Deshalb wurden mit den größten Talenten zeitgleich die ersten Profiverträge unterzeichnet. Bernd Leno (bis 2014), Raphael Holzhauser (bis 2015), Patrick Bauer (bis 2015) und Kevin Stöger (bis 2015) steigen in der kommenden Saison aus der A-Jugend auf, wobei Leno und Holzhauser schon in der letzten Saison fester Bestandteil der U 23 waren.

Dazu kommt noch Christoph Hemlein von 1899 Hoffenheim. Der 20-Jährige hat einen Vertrag bis 2014 unterschrieben. Torjäger Pascal Breier soll bald der nächste sein. Die U 17 wird für die Weltmeisterschaft in einigen Wochen mit fünf Spielern das größte Kontingent an den DFB abstellen.

Bobic: "Wollen Dynamik reinbringen"

Das Potenzial ist weiter vorhanden, der Klub muss es jetzt nur wieder konsequenter ausschöpfen. Bobic' letzte Entscheidungen waren die Besetzung der Trainerposten bei der U 17 (Ex-Profi Thomas Schneider) und der U 19 (Ex-Profi Tayfun Korkut).

"Es soll nicht so rüberkommen, dass wir jetzt alles anders machen wollen, aber wir wollen Dynamik reinbringen. Wir müssen neue Reize setzen, Bewegung tut immer gut", sagt Bobic. Ganz schnell könnten sich die neuen Reize aber auch als handfester Aktionismus herausstellen.
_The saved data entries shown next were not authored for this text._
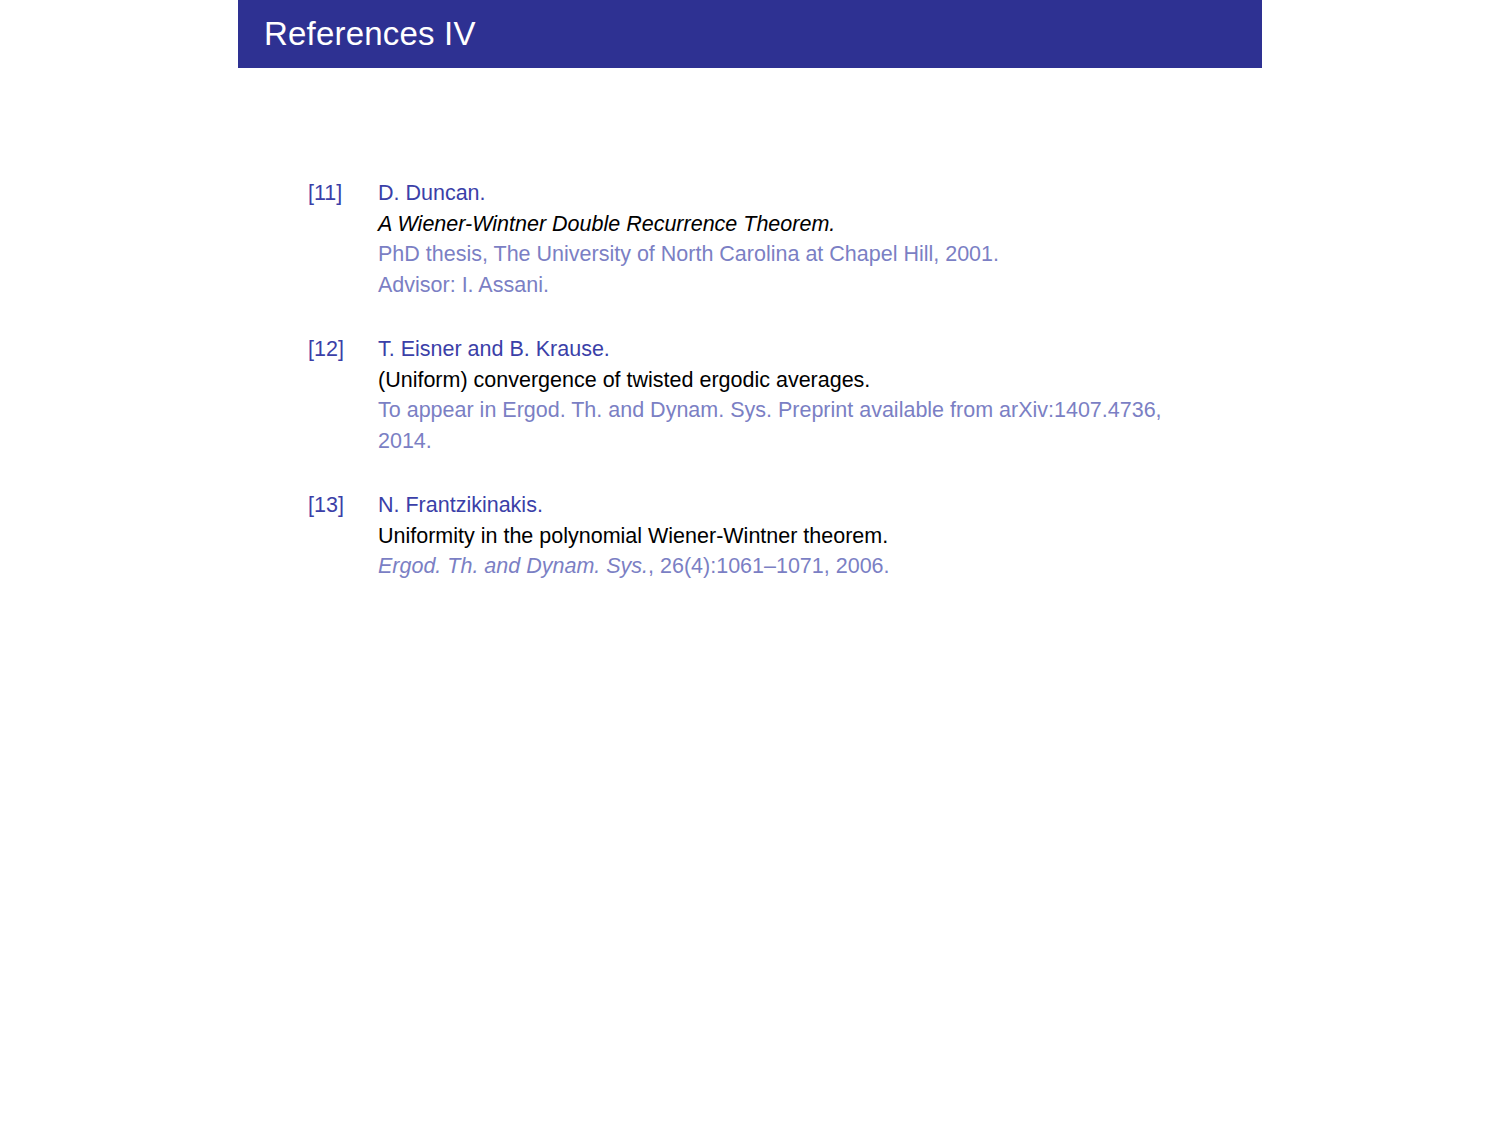References IV
[11]
D. Duncan.
A Wiener-Wintner Double Recurrence Theorem.
PhD thesis, The University of North Carolina at Chapel Hill, 2001.
Advisor: I. Assani.
[12]
T. Eisner and B. Krause.
(Uniform) convergence of twisted ergodic averages.
To appear in Ergod. Th. and Dynam. Sys. Preprint available from arXiv:1407.4736, 2014.
[13]
N. Frantzikinakis.
Uniformity in the polynomial Wiener-Wintner theorem.
Ergod. Th. and Dynam. Sys., 26(4):1061–1071, 2006.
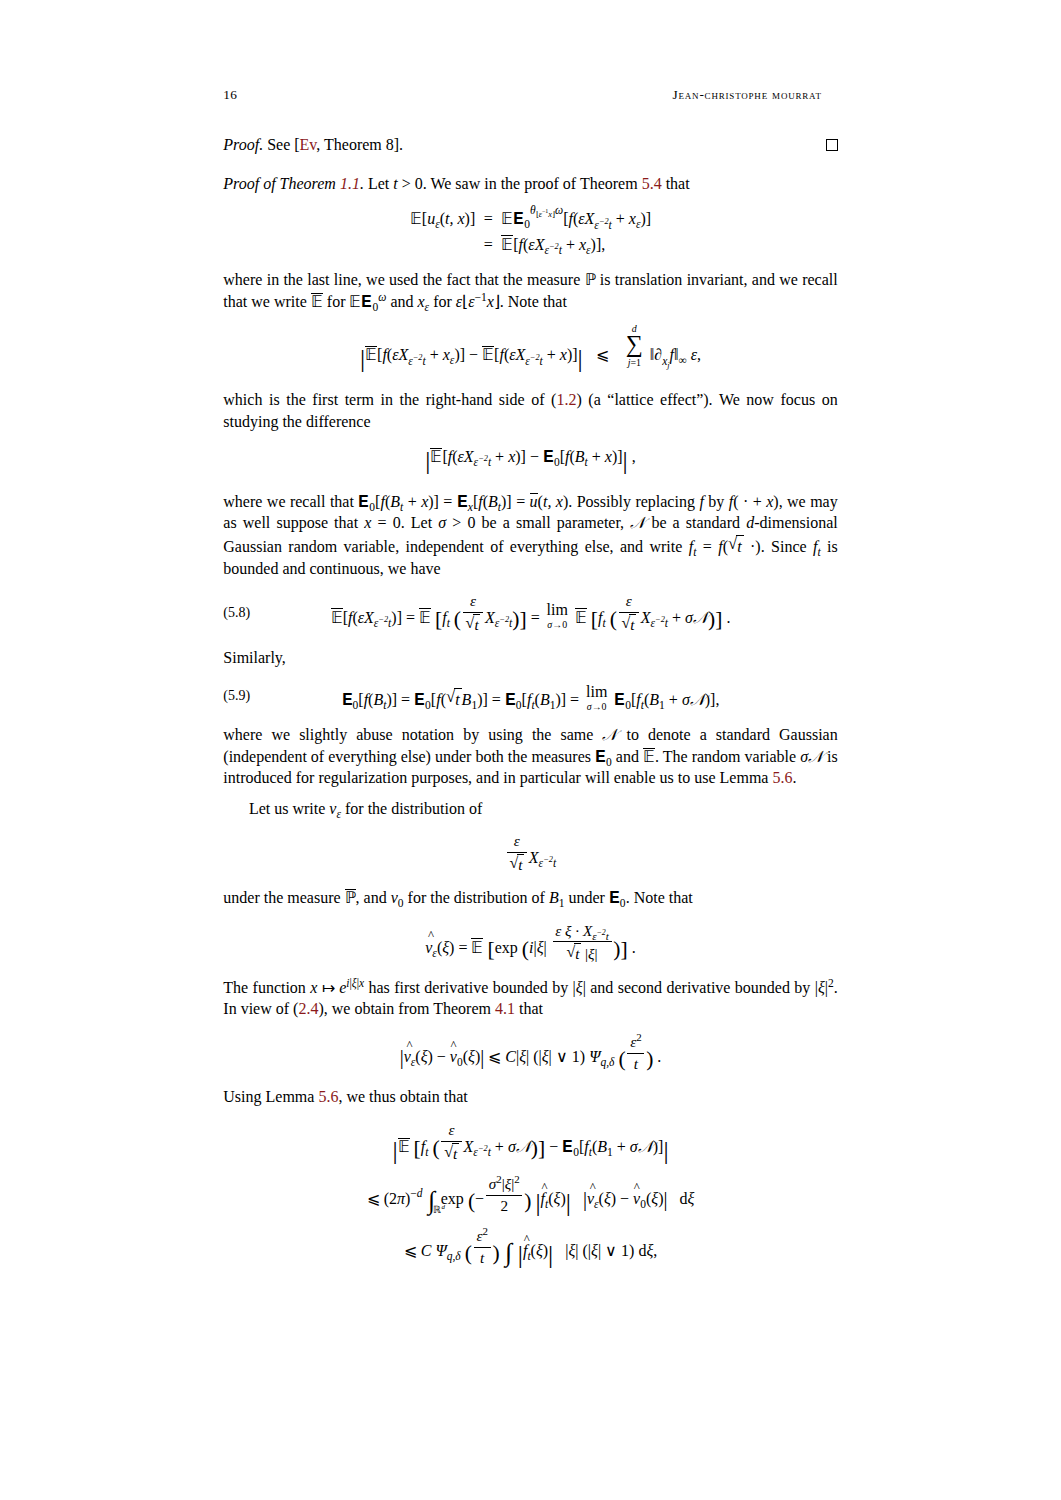16 Jean-Christophe Mourrat
Proof. See [Ev, Theorem 8].
Proof of Theorem 1.1. Let t > 0. We saw in the proof of Theorem 5.4 that
| 𝔼 [ u ε ( t, x )] | = | 𝔼 𝐄 0 θ ⌊ ε −1 x ⌋ ω [ f ( εX ε −2 t + x ε )] |
| | = | 𝔼 [ f ( εX ε −2 t + x ε )], |
where in the last line, we used the fact that the measure ℙ is translation invariant, and we recall that we write 𝔼 for 𝔼𝐄0ω and xε for ε⌊ε−1x⌋. Note that
|𝔼[f(εXε−2t + xε)] − 𝔼[f(εXε−2t + x)]| d∑j=1 ‖∂xjf‖∞ ε,
which is the first term in the right-hand side of (1.2) (a “lattice effect”). We now focus on studying the difference
|𝔼[f(εXε−2t + x)] − 𝐄0[f(Bt + x)]| ,
where we recall that 𝐄0[f(Bt + x)] = 𝐄x[f(Bt)] = u(t, x). Possibly replacing f by f( · + x), we may as well suppose that x = 0. Let σ > 0 be a small parameter, 𝒩 be a standard d-dimensional Gaussian random variable, independent of everything else, and write ft = f(t ·). Since ft is bounded and continuous, we have
(5.8) 𝔼[f(εXε−2t)] = 𝔼 [ft (εt Xε−2t)] = lim σ→0 𝔼 [ft (εt Xε−2t + σ𝒩)] .
Similarly,
(5.9) 𝐄0[f(Bt)] = 𝐄0[f(tB1)] = 𝐄0[ft(B1)] = lim σ→0 𝐄0[ft(B1 + σ𝒩)],
where we slightly abuse notation by using the same 𝒩 to denote a standard Gaussian (independent of everything else) under both the measures 𝐄0 and 𝔼. The random variable σ𝒩 is introduced for regularization purposes, and in particular will enable us to use Lemma 5.6.
Let us write νε for the distribution of
εt Xε−2t
under the measure ℙ, and ν0 for the distribution of B1 under 𝐄0. Note that
^νε(ξ) = 𝔼 [exp (i|ξ| ε ξ · Xε−2t t |ξ|)] .
The function x ↦ ei|ξ|x has first derivative bounded by |ξ| and second derivative bounded by |ξ|2. In view of (2.4), we obtain from Theorem 4.1 that
|^νε(ξ) − ^ν0(ξ)| C|ξ| (|ξ| ∨ 1) Ψq,δ (ε2 t) .
Using Lemma 5.6, we thus obtain that
|𝔼 [ft (εt Xε−2t + σ𝒩)] − 𝐄0[ft(B1 + σ𝒩)]|
(2π)−d ∫ℝd exp (−σ2|ξ|22) |^ft(ξ)| |^νε(ξ) − ^ν0(ξ)| dξ
C Ψq,δ (ε2 t) ∫ |^ft(ξ)| |ξ| (|ξ| ∨ 1) dξ,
Auf insgesamt fünf neuralgischen Positionen hat er jetzt umgebaut. Fünf Positionen, die die Profimannschaft allenfalls marginal betreffen. Hier hat Bobic bisher kaum ansetzen können, mit Ibrahima Traore steht erst ein echter Zugang fest. Tamas Hajnal wurde endgültig beim BVB ausgelöst, Julian Schieber kehrt vom Club zurück.

"Neues Gesicht" durch Transfers

Intern scheint alles getan, um sich für die Zukunft gut auszurichten. Jetzt muss Bobic aber auch auf dem Transfermarkt ein gutes Händchen beweisen. Der Mannschaft soll keine Radikalkur zugeführt werden, aber sie soll "ein neues Gesicht" bekommen.
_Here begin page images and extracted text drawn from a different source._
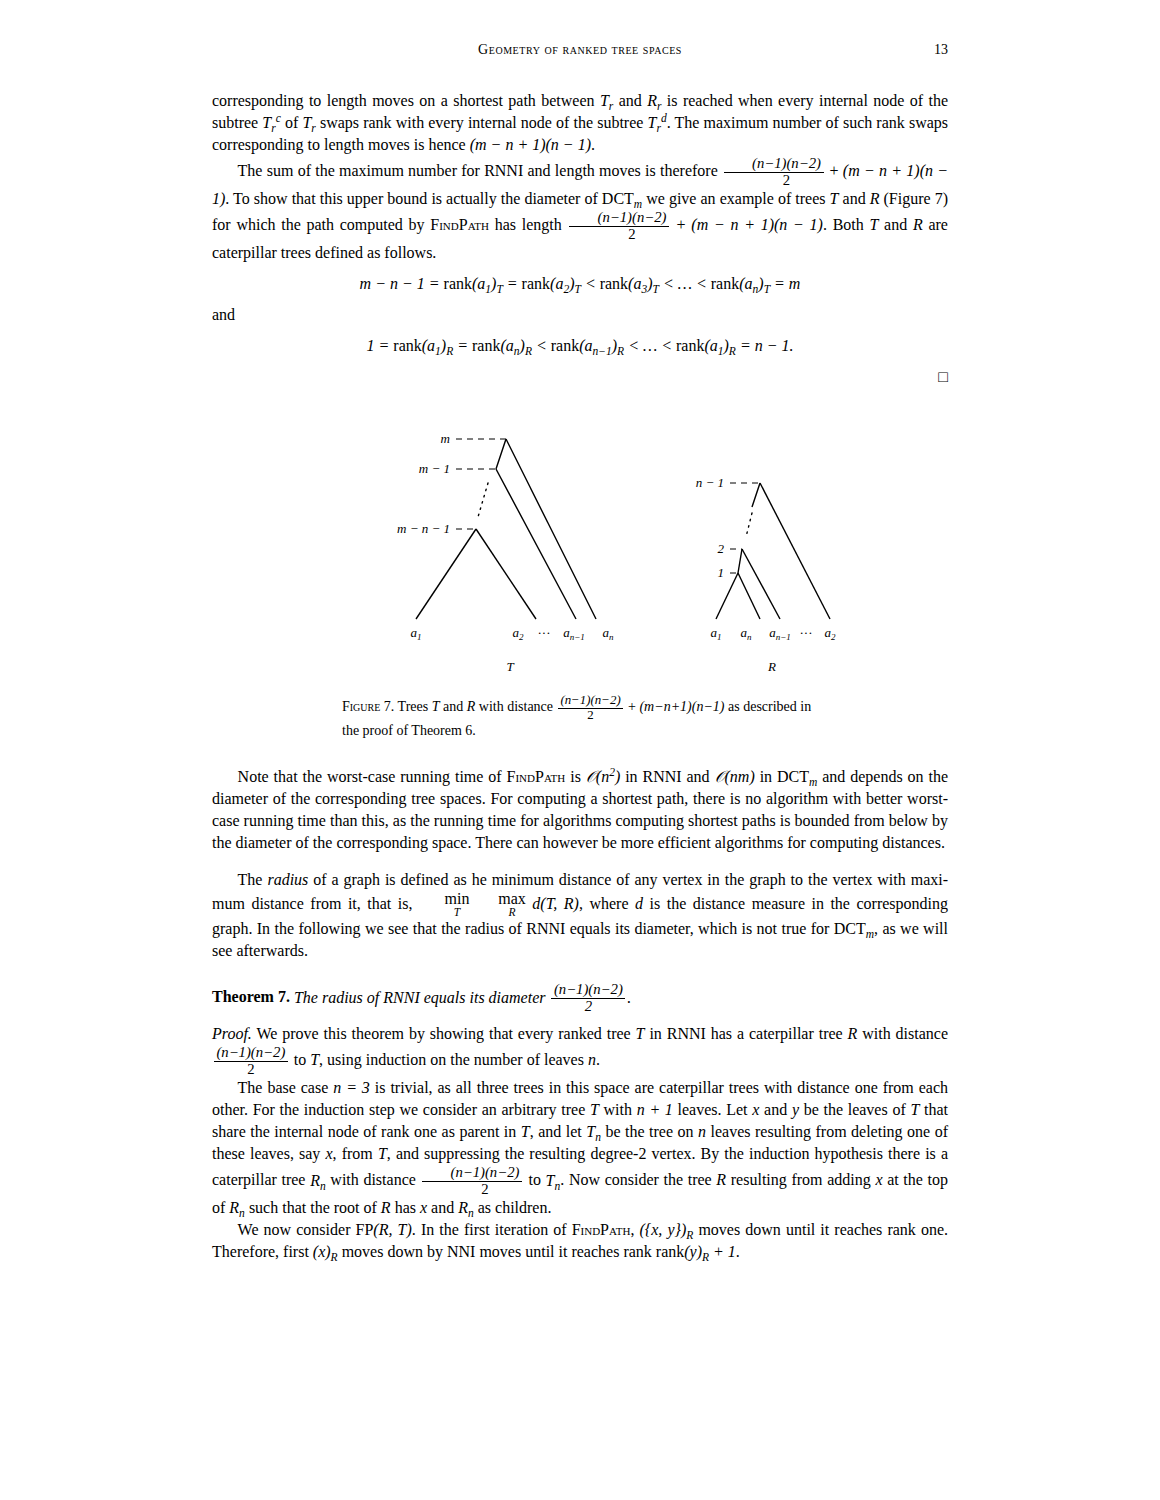Geometry of ranked tree spaces 13
corresponding to length moves on a shortest path between Tr and Rr is reached when every internal node of the subtree Trc of Tr swaps rank with every internal node of the subtree Trd. The maximum number of such rank swaps corresponding to length moves is hence (m − n + 1)(n − 1).
The sum of the maximum number for RNNI and length moves is therefore (n−1)(n−2) 2 + (m − n + 1)(n − 1). To show that this upper bound is actually the diameter of DCTm we give an example of trees T and R (Figure 7) for which the path computed by FindPath has length (n−1)(n−2) 2 + (m − n + 1)(n − 1). Both T and R are caterpillar trees defined as follows.
m − n − 1 = rank(a1)T = rank(a2)T < rank(a3)T < … < rank(an)T = m
and
1 = rank(a1)R = rank(an)R < rank(an−1)R < … < rank(a1)R = n − 1.
□
m m − 1 m − n − 1 a1 a2 ··· an−1 an T n − 1 2 1 a1 an an−1 ··· a2 R
Figure 7. Trees T and R with distance (n−1)(n−2) 2 + (m−n+1)(n−1) as described in the proof of Theorem 6.
Note that the worst-case running time of FindPath is 𝒪(n2) in RNNI and 𝒪(nm) in DCTm and depends on the diameter of the corresponding tree spaces. For computing a shortest path, there is no algorithm with better worst-case running time than this, as the running time for algorithms computing shortest paths is bounded from below by the diameter of the corresponding space. There can however be more efficient algorithms for computing distances.
The radius of a graph is defined as he minimum distance of any vertex in the graph to the vertex with maximum distance from it, that is, min T max R d(T, R), where d is the distance measure in the corresponding graph. In the following we see that the radius of RNNI equals its diameter, which is not true for DCTm, as we will see afterwards.
Theorem 7. The radius of RNNI equals its diameter (n−1)(n−2) 2.
Proof. We prove this theorem by showing that every ranked tree T in RNNI has a caterpillar tree R with distance (n−1)(n−2) 2 to T, using induction on the number of leaves n.
The base case n = 3 is trivial, as all three trees in this space are caterpillar trees with distance one from each other. For the induction step we consider an arbitrary tree T with n + 1 leaves. Let x and y be the leaves of T that share the internal node of rank one as parent in T, and let Tn be the tree on n leaves resulting from deleting one of these leaves, say x, from T, and suppressing the resulting degree-2 vertex. By the induction hypothesis there is a caterpillar tree Rn with distance (n−1)(n−2) 2 to Tn. Now consider the tree R resulting from adding x at the top of Rn such that the root of R has x and Rn as children.
We now consider FP(R, T). In the first iteration of FindPath, ({x, y})R moves down until it reaches rank one. Therefore, first (x)R moves down by NNI moves until it reaches rank rank(y)R + 1.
Das Gerangel um William Kvist vom FC Kopenhagen weckt unweigerlich schon wieder Erinnerungen an die letzte Transferperiode, als Bobic sich einige Absagen einhandelte und den Substanzverlust im Kader nicht adäquat auffangen konnte.

Das Hauen und Stechen kann Fredi Bobic aber nicht so leicht beeinflussen wie die Entscheidungen im roten Haus selbst. Aber auch an den Erfolgen auf dem Transfermarkt wird er sich messen lassen müssen.